NYC mayor primary day: Candidates make mad dash as black vote is up for grabs

In days leading up to the Tuesday’s primary election, Democratic candidates in the hotly contested New York City mayor’s race made their final push to persuade voters and get out the vote.

 A shift in polling from last week shows the public is still undecided. Public Advocate Bill de Blasio is leading among likely Democratic voters with 39 percent support, according the latest Quinnipiac University poll – not enough to avoid a runoff and a four-point drop from where he was a week prior. Former Comptroller Bill Thompson made gains over the week, going from 20 to 25 percent and City Council Speaker Christine Quinn rounds out third with 18 percent.

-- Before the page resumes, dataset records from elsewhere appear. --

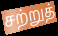
சற்றுத்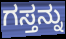
ಗಸ್ತನ್ನು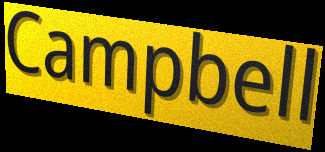
Campbell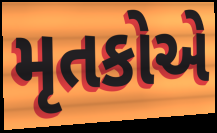
મૃતકોએ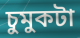
চুমুকটাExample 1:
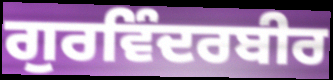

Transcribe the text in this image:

ਗੁਰਵਿੰਦਰਬੀਰ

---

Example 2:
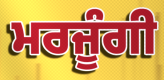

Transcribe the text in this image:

ਮਰਜੂੰਗੀ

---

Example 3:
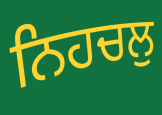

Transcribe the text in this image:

ਨਿਹਚਲੁ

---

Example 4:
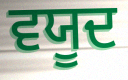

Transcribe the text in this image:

ਵਯੂਦ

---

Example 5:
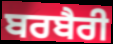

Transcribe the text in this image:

ਬਰਬੈਰੀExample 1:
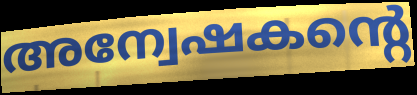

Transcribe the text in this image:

അന്വേഷകന്റെ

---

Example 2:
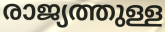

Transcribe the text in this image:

രാജ്യത്തുള്ള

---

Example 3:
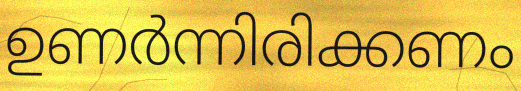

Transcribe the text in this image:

ഉണർന്നിരിക്കണം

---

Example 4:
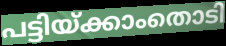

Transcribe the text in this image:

പട്ടിയ്ക്കാംതൊടി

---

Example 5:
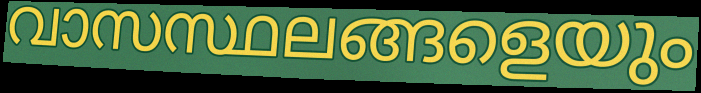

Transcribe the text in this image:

വാസസ്ഥലങ്ങളെയുംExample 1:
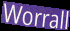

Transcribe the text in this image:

Worrall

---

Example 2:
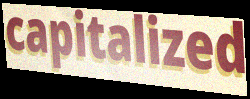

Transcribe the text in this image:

capitalized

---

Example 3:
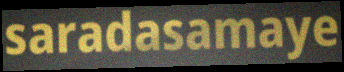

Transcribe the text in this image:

saradasamaye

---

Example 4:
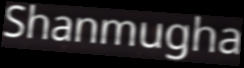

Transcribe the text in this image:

Shanmugha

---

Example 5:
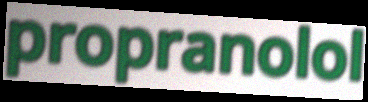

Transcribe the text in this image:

Former U.S. Rep. Anthony Weiner is in fourth place with 6 percent, followed by Comptroller John Liu with 4 percent.

 “It looks as if Public Advocate Bill de Blasio couldn’t hold that 43 percent in a week when he was in the spotlight and he got walloped by everybody. His support by black voters slipped just enough to make a runoff possible. But he’s ever so close,” said Maurice Carroll, director of the Quinnipiac University Polling Institute.

Black voters are expected to comprise nearly 30 percent of the primary electorate in the race for New York City mayor. With 15 percent of black voters still undecided and 18 percent of respondents saying there is still a “good chance” they’ll change their mind before Tuesday, the candidates hit the trail hard to shore up support.